◆ Given passage:
== Segment start ==

Request for Comments: Privacy-Enhanced Identity Brokers - mazsa
https://nccoe.nist.gov/projects/building_blocks/privacy-enhanced-identity-brokers
======
mazsa
The deadline for comments is December 18, 2015.

Summary

As enterprises move more services online, many have given customers the option
to use third-party credentials to access their services, rather then asking
them to create and manage a new accounts. For example, you can use your social
media account login to access your fitness tracker account. In effect, the
social media company is vouching that the same person is logging in each time
they access the tracker website.

Allowing third-party credentials are beneficial to businesses because it saves
them time and resources in managing identities. For users, the benefit comes
from not having another username, password, or a second-factor credential to
manage and remember.

While these arrangements are becoming more common, organizations are finding
it a time-consuming task to manage each relationship, or third-party
integration. The dominant solution is a service called brokered identity
management in which “identity brokers” manage the integration relationships
between organizations and credential providers. Organizations can use an
identity broker to manage multiple third-party credentialing options instead
of having to manage each separately. However, for users, there is a concern
that these connections create the opportunity for a breach, or exposure of
personal information, as well as for the broker to track a user’s online
activity.

== Segment end ==

(Page-level text extractions)
== Segment start ==

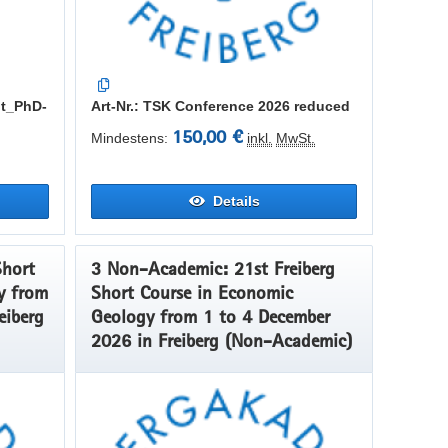
nt_PhD-
Art-Nr.: TSK Conference 2026 reduced
150,00 €
Mindestens:
inkl.
MwSt.
Details
Short
3 Non-Academic: 21st Freiberg
y from
Short Course in Economic
eiberg
Geology from 1 to 4 December
2026 in Freiberg (Non-Academic)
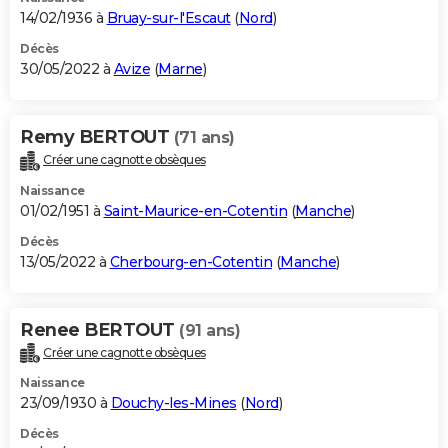
14/02/1936 à
Bruay-sur-l'Escaut
(
Nord
)
Décès
30/05/2022 à
Avize
(
Marne
)
Remy BERTOUT
(71 ans)
Créer une cagnotte obsèques
Naissance
01/02/1951 à
Saint-Maurice-en-Cotentin
(
Manche
)
Décès
13/05/2022 à
Cherbourg-en-Cotentin
(
Manche
)
Renee BERTOUT
(91 ans)
Créer une cagnotte obsèques
Naissance
23/09/1930 à
Douchy-les-Mines
(
Nord
)
Décès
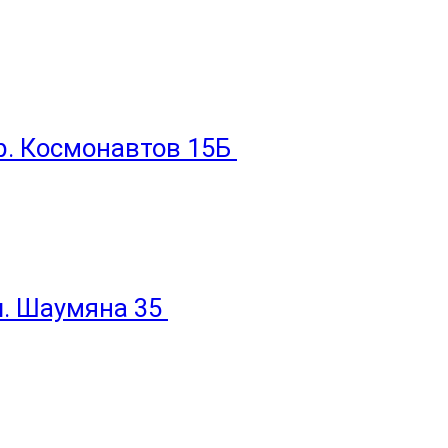
пр. Космонавтов 15Б
ул. Шаумяна 35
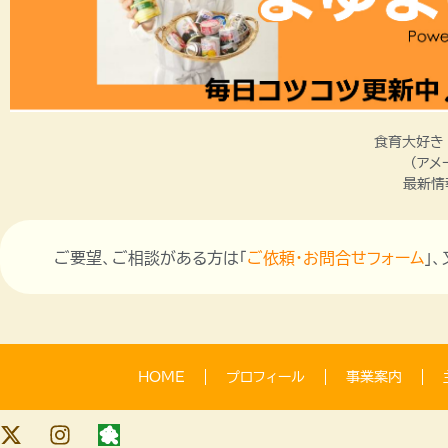
食育大好き
（アメ
最新情
ご要望、ご相談がある方は「
ご依頼・お問合せフォーム
」
HOME
プロフィール
事業案内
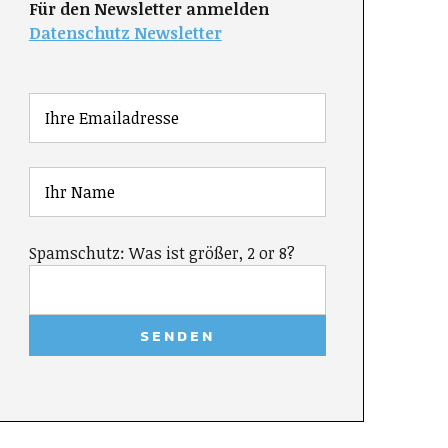
Für den Newsletter anmelden
Datenschutz Newsletter
Spamschutz: Was ist größer, 2 or 8?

== Segment end ==

◆ What to work on:
1. Translate this sentence from the identity brokers post into Spanish: "For example, you can use your social media account login to access your fitness tracker account."
2. Based on the identity brokers post, say whether each statement agrees with it, answering yes or no and quoting the words that settle it. (a) Comments are due by December 18, 2015. (b) An identity broker has organizations handle each third-party credential option separately. (c) Users are concerned the broker could track what they do online.
3. Go on with the identity brokers post, starting right after its last sentence.

◆ Your written answers:
1. Por ejemplo, puedes usar el inicio de sesión de tu cuenta de redes sociales para acceder a tu cuenta del monitor de actividad física.

2.
(a) Yes: "The deadline for comments is December 18, 2015."
(b) No: "Organizations can use an identity broker to manage multiple third-party credentialing options instead of having to manage each separately."
(c) Yes: "as well as for the broker to track a user’s online activity."

3.
The “Privacy-Enhanced Identity Brokers” project will examine how privacy-
enhancing technologies, leveraging market-dominant standards, can be
integrated into identity broker solutions to meet the privacy objectives of
users and organizations. This project is a joint effort between the NCCoE and
the National Strategy for Trusted Identities in Cyberspace National Program
Office (NSTIC NPO).

Ultimately, this project will result in a NIST Cybersecurity Practice Guide, a
publicly available description of the practical steps needed to implement a
cybersecurity reference design.